A similar tendency, the further, the more conquers a sphere, where in the recent past the BDS activists felt like at home — culture and art. An example was the initiative of the member Florida House of Representatives Randy Fine to ban a concert by a popular New Zealand singer Ella Marija Yelich-O'Connor using the stage name Lorde. The reason for this appeal was the cancellation of the Lorde's concert planned for June 2018 in Tel Aviv, which happened because of the pressure of the activists of the international boycott campaign of Israel (BDS). And ground was the Law of the State of Florida, unanimously adopted by its legislative assembly exactly two years ago (in March 2016), clearly prohibiting local official institutions any business relations with organizations supporting the boycott of the Jewish state.

Israel's Prime Minister B. Netanyahu:
“…Pretty soon the countries that don't have relations with us they’re going to be isolated”

It should be borne in mind that Florida is not alone here: similar laws prohibiting state institutions from investing or using the services of companies boycotting Israel have been adopted (at the federal level) by the US Congress, as well as by dozens of states and a growing number of municipalities. And a similar trend is gaining momentum in a number of other democratic countries. Thus, the message contained in R. Fine's initiative has only one interpretation: efforts to de-legitimize Israel are a double-edged weapon, and can cost their initiators a legal, political and economic price.

This is what Israel's Prime Minister Benjamin Netanyahu had in mind, when speaking at the conference of the American Israel Public Affairs Committee (AIPAC) on March 6, 2018, said that “the good news” is not limited to the ability of the Jewish state to protect itself with the help of “strong military and strong economy” of the country.
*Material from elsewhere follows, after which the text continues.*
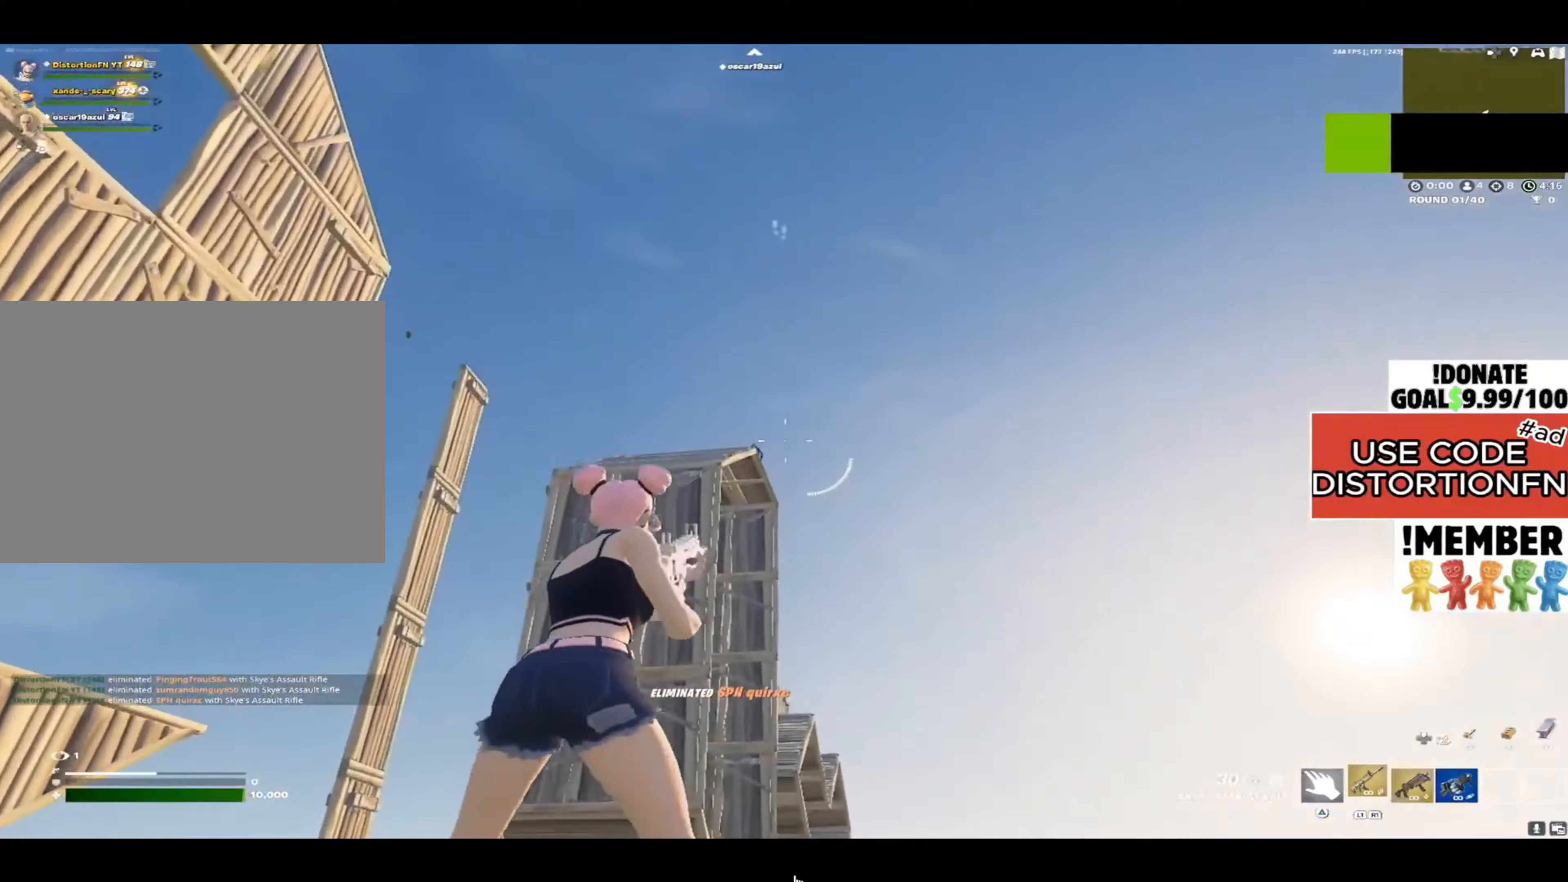
{"buttons": ["L2"], "left_stick": "down", "right_stick": "left", "events": [[33, "right_stick", "down"], [67, "L2", "down"], [167, "right_stick", "left"], [200, "left_stick", "down"]]}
Israel, in his words, is establishing new relations with the countries of the world, and “pretty soon the countries that don't have relations with us they’re going to be isolated”, that is why, according to B. Netanyahu, the countries and institutions that support the anti-Israeli boycott, should not be surprised if they themselves become subject to isolation and boycott.

It is clear that BDS in its current form can hardly be acceptable in sane political and rational intellectual circles, as well as — the further, the more, among the general public. All this explains why, in the general balance, at the moment the efforts of BDS supporters have brought Israel no more than minor troubles. And, consequently, Israel is on the road to victory in this war too.